Redacts the PII information. This package uses Stanford NER package to identify and scrub Name, Organization and location. It also redacts email,ssn,driver license, passport no. It aggressively removes any number with more than 3 consecutive digits. Use AddToWhitelist to whitelist any pattern.In order to use this you must have java installed.
Install the nuget package to get started.
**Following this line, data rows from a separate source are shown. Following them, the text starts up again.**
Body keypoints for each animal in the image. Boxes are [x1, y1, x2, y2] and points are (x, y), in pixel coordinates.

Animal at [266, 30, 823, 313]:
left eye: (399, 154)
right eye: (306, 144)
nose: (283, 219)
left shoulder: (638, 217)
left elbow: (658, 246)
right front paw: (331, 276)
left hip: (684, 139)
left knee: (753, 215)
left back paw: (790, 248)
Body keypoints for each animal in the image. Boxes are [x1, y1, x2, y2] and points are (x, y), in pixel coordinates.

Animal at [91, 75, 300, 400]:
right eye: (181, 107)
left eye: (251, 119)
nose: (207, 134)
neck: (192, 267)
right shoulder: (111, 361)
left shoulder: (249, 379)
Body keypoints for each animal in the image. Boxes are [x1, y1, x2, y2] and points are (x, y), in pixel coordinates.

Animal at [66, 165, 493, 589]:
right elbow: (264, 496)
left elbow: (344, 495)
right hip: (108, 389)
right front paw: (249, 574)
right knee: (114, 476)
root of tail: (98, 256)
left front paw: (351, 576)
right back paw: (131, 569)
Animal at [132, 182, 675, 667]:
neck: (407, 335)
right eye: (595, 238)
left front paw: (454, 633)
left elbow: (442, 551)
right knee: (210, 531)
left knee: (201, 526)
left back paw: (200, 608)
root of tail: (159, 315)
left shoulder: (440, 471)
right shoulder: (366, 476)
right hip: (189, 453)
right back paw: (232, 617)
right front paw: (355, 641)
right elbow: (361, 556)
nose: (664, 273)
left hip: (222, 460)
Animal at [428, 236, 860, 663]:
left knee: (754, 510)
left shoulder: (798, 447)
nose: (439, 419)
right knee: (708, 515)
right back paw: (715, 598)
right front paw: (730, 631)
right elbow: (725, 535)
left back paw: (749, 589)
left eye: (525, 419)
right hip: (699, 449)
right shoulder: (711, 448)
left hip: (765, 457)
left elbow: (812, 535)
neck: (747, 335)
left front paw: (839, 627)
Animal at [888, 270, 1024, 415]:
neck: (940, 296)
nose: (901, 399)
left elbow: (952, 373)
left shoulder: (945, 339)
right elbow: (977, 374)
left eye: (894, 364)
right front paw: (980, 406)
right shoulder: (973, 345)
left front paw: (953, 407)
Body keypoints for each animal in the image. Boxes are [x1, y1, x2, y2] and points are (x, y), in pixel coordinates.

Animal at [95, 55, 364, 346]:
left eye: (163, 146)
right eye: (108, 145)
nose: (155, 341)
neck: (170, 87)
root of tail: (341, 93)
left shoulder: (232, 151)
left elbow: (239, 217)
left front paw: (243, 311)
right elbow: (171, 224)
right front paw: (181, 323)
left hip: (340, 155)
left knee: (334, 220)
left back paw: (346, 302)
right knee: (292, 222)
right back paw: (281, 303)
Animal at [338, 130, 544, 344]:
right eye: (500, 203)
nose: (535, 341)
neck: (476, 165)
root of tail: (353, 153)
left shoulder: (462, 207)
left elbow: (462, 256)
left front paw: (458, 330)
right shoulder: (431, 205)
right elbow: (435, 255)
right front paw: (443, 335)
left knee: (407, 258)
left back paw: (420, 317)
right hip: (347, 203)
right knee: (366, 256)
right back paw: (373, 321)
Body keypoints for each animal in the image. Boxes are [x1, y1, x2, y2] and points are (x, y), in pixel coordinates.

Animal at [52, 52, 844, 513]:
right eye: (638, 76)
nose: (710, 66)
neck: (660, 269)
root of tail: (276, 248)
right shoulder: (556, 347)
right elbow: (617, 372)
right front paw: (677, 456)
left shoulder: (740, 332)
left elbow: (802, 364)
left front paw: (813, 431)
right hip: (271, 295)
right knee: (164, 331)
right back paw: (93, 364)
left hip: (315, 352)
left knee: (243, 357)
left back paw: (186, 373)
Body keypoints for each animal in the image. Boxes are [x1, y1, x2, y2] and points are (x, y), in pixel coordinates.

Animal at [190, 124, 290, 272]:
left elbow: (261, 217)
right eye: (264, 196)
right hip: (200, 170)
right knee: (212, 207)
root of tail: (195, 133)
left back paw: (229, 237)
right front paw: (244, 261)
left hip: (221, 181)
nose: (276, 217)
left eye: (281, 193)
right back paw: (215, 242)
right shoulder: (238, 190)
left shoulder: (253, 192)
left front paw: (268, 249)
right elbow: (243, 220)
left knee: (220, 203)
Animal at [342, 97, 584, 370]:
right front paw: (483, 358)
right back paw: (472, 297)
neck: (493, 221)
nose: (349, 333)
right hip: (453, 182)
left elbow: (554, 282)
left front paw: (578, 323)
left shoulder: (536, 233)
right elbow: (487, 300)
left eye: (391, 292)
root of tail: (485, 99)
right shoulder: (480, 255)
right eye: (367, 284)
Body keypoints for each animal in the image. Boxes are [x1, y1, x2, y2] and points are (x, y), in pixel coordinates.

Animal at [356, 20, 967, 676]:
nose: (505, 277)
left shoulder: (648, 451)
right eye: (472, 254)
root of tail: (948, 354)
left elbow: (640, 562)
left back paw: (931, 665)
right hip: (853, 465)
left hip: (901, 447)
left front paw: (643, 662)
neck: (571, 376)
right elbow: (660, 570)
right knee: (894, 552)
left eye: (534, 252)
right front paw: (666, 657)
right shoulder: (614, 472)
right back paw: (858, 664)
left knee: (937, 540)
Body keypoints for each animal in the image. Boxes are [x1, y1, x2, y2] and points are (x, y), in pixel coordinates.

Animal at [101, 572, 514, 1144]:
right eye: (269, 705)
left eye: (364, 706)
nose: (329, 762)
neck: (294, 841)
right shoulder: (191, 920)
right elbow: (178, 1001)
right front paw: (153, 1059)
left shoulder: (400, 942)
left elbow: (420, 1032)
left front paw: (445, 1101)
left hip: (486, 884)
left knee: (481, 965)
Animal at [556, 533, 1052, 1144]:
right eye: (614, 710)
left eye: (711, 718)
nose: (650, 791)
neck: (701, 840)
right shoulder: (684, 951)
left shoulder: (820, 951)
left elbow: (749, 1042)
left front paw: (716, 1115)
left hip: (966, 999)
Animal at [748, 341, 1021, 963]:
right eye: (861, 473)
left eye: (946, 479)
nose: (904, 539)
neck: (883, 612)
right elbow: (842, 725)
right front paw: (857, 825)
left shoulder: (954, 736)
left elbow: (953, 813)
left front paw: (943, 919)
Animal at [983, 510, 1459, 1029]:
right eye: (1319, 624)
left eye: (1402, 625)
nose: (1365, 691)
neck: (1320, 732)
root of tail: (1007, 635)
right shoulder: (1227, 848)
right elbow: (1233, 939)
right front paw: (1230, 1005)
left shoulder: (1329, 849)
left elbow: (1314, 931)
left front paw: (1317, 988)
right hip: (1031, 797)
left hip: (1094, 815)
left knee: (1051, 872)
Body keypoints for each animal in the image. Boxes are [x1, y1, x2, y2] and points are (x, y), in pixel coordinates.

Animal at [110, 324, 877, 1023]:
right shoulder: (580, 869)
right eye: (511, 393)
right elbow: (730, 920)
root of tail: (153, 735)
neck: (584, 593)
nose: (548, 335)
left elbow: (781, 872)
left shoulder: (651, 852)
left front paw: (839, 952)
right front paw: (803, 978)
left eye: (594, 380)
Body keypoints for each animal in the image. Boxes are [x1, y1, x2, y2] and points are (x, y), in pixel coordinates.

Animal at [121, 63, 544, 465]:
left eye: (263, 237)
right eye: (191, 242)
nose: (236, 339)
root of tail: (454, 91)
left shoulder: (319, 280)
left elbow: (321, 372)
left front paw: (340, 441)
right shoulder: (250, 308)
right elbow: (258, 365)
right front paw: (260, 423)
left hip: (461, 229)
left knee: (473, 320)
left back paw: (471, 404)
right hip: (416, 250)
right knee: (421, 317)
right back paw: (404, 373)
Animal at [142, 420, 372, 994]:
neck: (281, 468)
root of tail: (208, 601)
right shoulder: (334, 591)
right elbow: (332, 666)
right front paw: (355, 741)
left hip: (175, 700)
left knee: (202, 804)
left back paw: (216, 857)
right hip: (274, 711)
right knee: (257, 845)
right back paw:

The usage is: var redactor = new PIIRedactor(); var redactedData = redactor.GetRedactedData("My name is John Doe. My email is m@n.o");
The redacted string looks like : My name is xxxx xxx. My email is x@x.x
If you want to whitelist any pattern i.e any number with 6-8 consecutive digits, it should be done as follows: redactor.AddToWhitelist(new RegexFinder("\b\d{6,8}\b"));
Similarly to add a new redactable pattern will redact any word 6-8 consecutive digits. redactor.AddToWhitelist(new RegexFinder("\b\d{6,8}\b"));
In order to use this package , you have to have java installed. If you dont want to use java, you have to disable IncludeEntityRedaction = false;
We use appveyor for versioning.
Musfiqur Rahman
See also the list of contributors who participated in this project.
This project is licensed under the MIT License - see the LICENSE.md file for details
This project uses Standford NER package.